There we are: three experiential realities without an easy or clear way to express the concept. The Bible does not really try to prove this concept, any more than it tries to prove God exists; rather, the Bible records the experiences of people in relationship with God. It is the history of this testimony—to which we add our own—we affirm.

2) It helps to think about each of the three persons of this three-in-one divinity in relational terms.

We have already identified God the Father as creator, yet Jesus and the Holy Spirit are also rightly connected with this relational reference for God. In the same way, even while we strongly identify Jesus as Savior, salvation is and always has been God’s plan and purpose for all of us, ultimately realized because the Spirit plays a significant part in making our awareness and response to God possible, as well as being a chief means of grace in convincing us of the truth of how we are on the wrong path. Finally, in God’s continuing activity—as sustaining and guiding presence—we most frequently will refer to the presence of the Holy Spirit.

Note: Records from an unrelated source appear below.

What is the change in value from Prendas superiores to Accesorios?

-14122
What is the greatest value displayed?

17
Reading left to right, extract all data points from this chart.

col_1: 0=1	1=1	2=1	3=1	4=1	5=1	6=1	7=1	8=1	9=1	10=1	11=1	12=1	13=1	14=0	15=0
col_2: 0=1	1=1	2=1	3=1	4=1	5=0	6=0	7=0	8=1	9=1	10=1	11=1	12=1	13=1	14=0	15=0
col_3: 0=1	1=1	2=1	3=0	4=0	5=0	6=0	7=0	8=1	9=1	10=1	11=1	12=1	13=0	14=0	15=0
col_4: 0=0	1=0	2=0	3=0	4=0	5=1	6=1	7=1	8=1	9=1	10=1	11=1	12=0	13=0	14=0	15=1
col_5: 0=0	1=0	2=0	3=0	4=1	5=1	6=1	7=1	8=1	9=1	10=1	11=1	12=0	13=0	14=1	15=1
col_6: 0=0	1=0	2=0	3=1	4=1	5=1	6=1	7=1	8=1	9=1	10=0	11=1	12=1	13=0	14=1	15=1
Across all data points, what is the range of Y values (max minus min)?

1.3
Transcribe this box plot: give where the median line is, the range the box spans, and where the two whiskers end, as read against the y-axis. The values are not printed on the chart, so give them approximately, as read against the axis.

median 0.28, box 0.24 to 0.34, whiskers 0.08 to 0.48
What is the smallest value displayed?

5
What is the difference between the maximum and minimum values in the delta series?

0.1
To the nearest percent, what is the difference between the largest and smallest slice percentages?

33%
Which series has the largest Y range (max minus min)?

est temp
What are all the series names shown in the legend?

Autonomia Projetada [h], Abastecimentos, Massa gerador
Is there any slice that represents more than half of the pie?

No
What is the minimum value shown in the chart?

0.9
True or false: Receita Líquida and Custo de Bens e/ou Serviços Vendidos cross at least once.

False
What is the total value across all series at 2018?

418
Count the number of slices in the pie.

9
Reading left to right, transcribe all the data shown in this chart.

Yet as with the other two relational experiences, God the Father has been and still is the provider and guide to life, just as it is right to say that Jesus is our provision and daily guiding presence, the one who is with us.

3) It might also help to conceptualize the relational aspect of the three-in-one divinity by accessing an old but not well-known framing of the inner relationships of the three persons, in terms of eternal communion.

There is a long tradition which sees the Holy Spirit as the eternal communication, the essential unifying communion binding the Father and the Son together. Considering the Holy Spirit as the essence of communication (full communion, mutual participation) may also help us in picturing how we fit into the typical graphic models of the divine relationships—the Holy Spirit as the essential communion binding us with God. We are invited to abide in God as God dwells in and among us.